The Spinal Injuries Association’s advises patients to interview more than one solicitor in order to make an informed decision about who they instruct. It should be a given that the solicitor contacted via the Spinal Injuries Association Manual will have sufficient experience and credentials to assist, but we have blogged previously about the need to be wary here. We took a case some time ago where the previous solicitor advised settlement at an amount more than 40 times less than the amount we eventually settled it for.
You must also take your time to make an informed decision, however that is subject to ensuring that you are able to preserve evidence that might be vital in establishing liability. Unless the opponent’s liability can be established of course, compensation will not follow. In a spinal injury case – or indeed any case – that can have a massive impact.
Suppose the injury is suffered in a road traffic collision. The person cannot remember what happened and is obviously in a bad way in hospital.

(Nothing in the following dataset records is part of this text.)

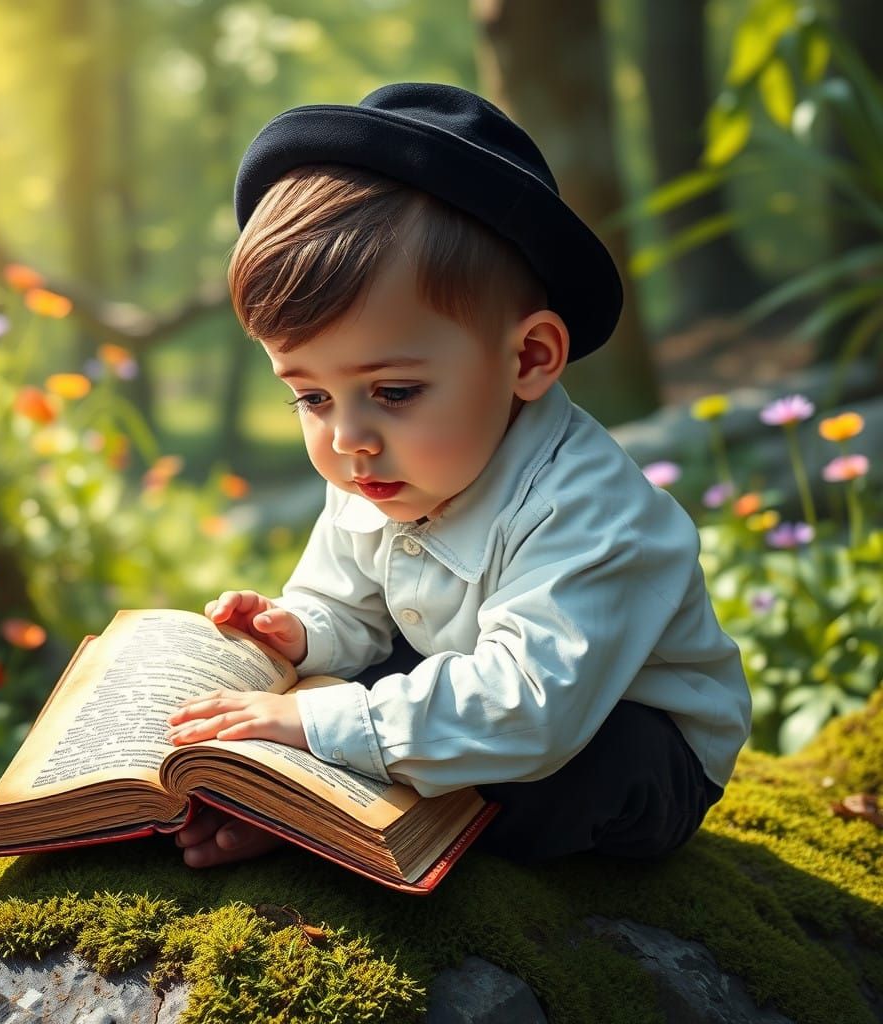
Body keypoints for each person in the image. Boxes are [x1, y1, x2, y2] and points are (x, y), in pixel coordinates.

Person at [165, 82, 752, 871]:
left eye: (394, 392)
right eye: (309, 395)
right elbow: (350, 605)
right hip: (474, 684)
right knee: (350, 681)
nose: (348, 439)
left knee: (553, 773)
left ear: (529, 358)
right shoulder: (378, 471)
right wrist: (299, 632)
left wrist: (314, 726)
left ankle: (331, 816)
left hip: (623, 737)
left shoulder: (592, 511)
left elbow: (532, 712)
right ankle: (305, 801)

Suppose there are few witnesses and the information available from the police is limited pending further investigation and potential (though not inevitable) prosecution.
The police might well have impounded the vehicles involved pending completion of their work (work focussed on exploring whether the State should prosecute a party involved in the incident as a result of criminal offences that may or may not have been committed). There will obviously be some pressure to get the vehicles released.
If the car is repairable and liability is contested, it could be months before the police investigation notes are available pending the criminal proceedings running their course. The car is repaired and evidence that might have been of assistance in establishing liability is lost. The police report might – in time - assist but it would be better to have had an engineer look at the car much sooner in order to take the claim in to the realms of the Guide To The Conduct of Cases Involving Serious Injury (see my separate blog of The Serious Injury Guide – Common Sense Best Practice, link here).
Suppose the car involved in the collision has faulty parts on it. Suppose as well that the car is a write-off and sent to the salvage yard ready to be scrapped. It could be the difference between pursuing a claim and winning and not even pursuing the claim at all for lack of evidence as to what part or parts malfunctioned and why.
In a claim involving spinal cord injury, that could be the difference between a life depending on exhausting any pre-injury savings and being dependent on what the State can provide (it seems 7/10 people who suffer spinal cord injury do not have grounds to pursue a compensation claim in connection with how they became injured) or a life where compensation is secured and can be the difference between what the State can provide (and deems necessary) and what might be considered to be reasonable.
I have seen several cases where preserving the evidence early made such a huge difference – and in one or two cases, all the difference - between the claim being successful and the claim not being able to progress.
The advice must be to flag this concern early with the police and with those that might be able to put you in touch with a solicitor who will be able to intervene to protect your position in any claim even before it has begun.